J’ai des personnes qui vont m’exprimer clairement qu’elles n’ont pas envie de traitement et elles le revendiquent et ça a du sens, une certaine lucidité. La plupart du temps, ce ne sont pas des gens qui ont peur de la mort. En fait ils estiment qu’ils ont fait ce qu’ils avaient à faire et que, voilà, si ça doit venir ça doit venir. En gériatrie, ce qu’on a tendance à dire, c’est qu’on n’est pas forcément là parce qu’on n’a pas les moyens de soigner en tant que tels. Le but est de préserver la qualité de vie. C’est notre ligne et nos objectifs, coûte que coûte la qualité de vie doit être maintenue,  à adapter en fonction de chaque individu. La qualité de vie peut être différente pour vous comme pour moi à nos âges avancés.

Notre environnement est délétère

Vos patients qui ont 75 ans aujourd’hui ont-ils changé par rapport à ceux qui avaient 75 ans il y a 20 ans ? Leurs exigences, leurs attentes sont-elles différentes ?

Ils changent c’est moins symptômes = traitement. Pour certains il y a une recherche, un questionnement sur l’origine des troubles. Et pour certains ça va être une recherche d’une prise en charge différente que de l’allopathie pure et dure, que des médicaments. Oui ça risque de changer et je pense que dans 10 ans les gens de 70 ans seront encore différents de ma population actuelle.

Vous voulez dire qu’ils ont plus envie de se prendre en charge, de faire attention à leur vieillissement ?

Je pense qu’il y a une prise de conscience en tout cas de l’effet délétère de l’environnement. Forcément il y aura une prise de conscience d’améliorer leur vie de manière globale. Par contre ça ne touchera pas toute la population. En tout cas il y aura du questionnement alors qu’avant c’était moins clair que ça.

Faites un check-up entre 70 et 75 ans

Pour nous résumer, vous conseillez aux gens qui arrivent à l’âge de 75 ans de faire une consultation d’évaluation avec un gériatre pour savoir où est-ce qu’ils en sont, qu’est-ce qu’on peut corriger, comment mieux vivre les années à venir ?

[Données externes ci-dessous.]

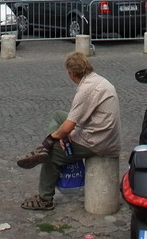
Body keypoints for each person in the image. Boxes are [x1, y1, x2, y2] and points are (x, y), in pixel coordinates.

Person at [16, 51, 121, 211]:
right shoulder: (98, 80)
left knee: (53, 154)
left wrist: (55, 136)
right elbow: (69, 123)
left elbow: (68, 126)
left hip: (98, 142)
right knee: (59, 115)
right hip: (102, 132)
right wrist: (64, 135)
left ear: (71, 73)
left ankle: (45, 198)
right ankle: (44, 147)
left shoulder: (86, 90)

A 75 ans oui, c’est très important. C’est le check-up à 75 ans. Et même ! 75 ans c’est vraiment pour la gériatrie pure et dure. En onco-gériatrie on peut descendre à 70 ans. Entre 70 et 75 ans, allez voir un gériatre il ne faut pas avoir peur ! On ne va pas vous manger ! Clairement, prendre le temps de faire une évaluation globale pour repérer ces éléments de fragilité qui pourraient être corrigés pour éviter que ce soit plus compliqué d’ailleurs, oui il y a du sens. Et il y a un intérêt.